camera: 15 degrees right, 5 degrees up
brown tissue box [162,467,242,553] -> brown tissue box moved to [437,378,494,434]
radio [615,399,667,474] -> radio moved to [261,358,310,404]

§

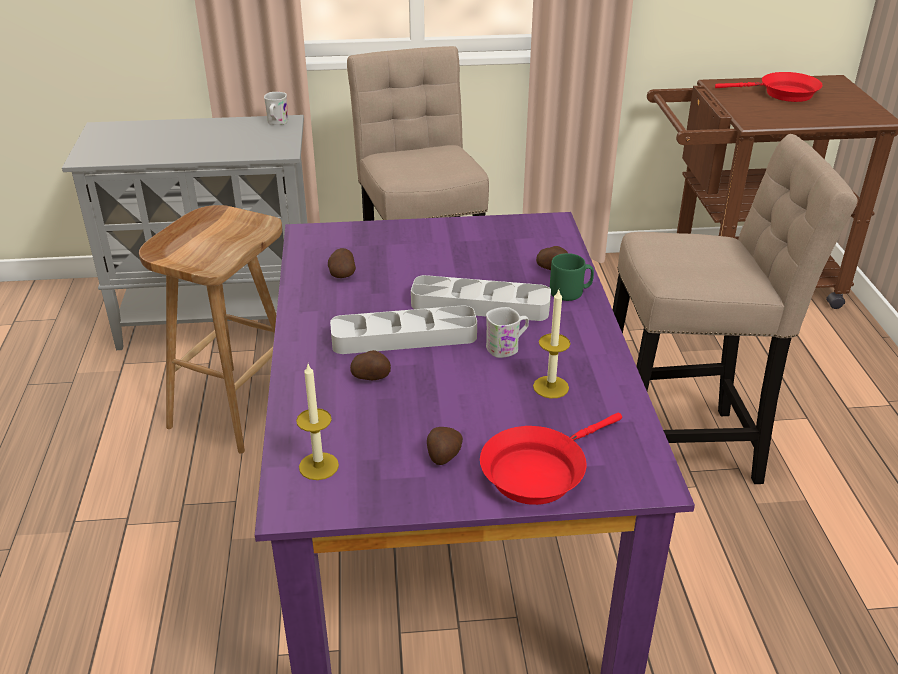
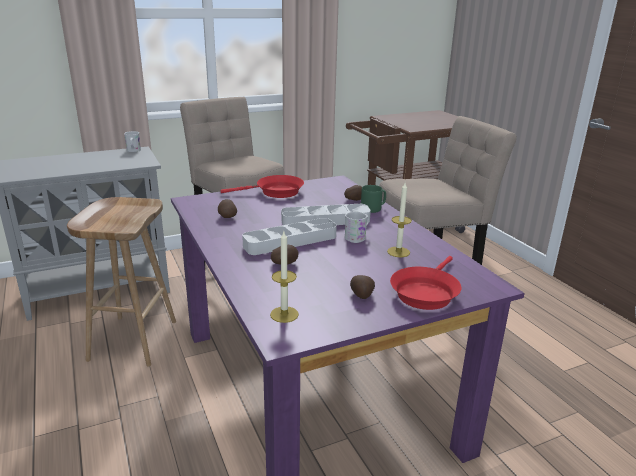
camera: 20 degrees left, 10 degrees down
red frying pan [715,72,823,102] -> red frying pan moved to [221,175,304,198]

§

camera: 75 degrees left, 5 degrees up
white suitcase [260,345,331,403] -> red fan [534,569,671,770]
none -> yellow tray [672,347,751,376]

§

Exercise :: Could you return exactly the lines above from the line with "camera: 75 degrees left, 5 degrees up" to the line with "none -> yellow tray [672,347,751,376]", both included, and nothing else?

Answer to this task ::
camera: 75 degrees left, 5 degrees up
white suitcase [260,345,331,403] -> red fan [534,569,671,770]
none -> yellow tray [672,347,751,376]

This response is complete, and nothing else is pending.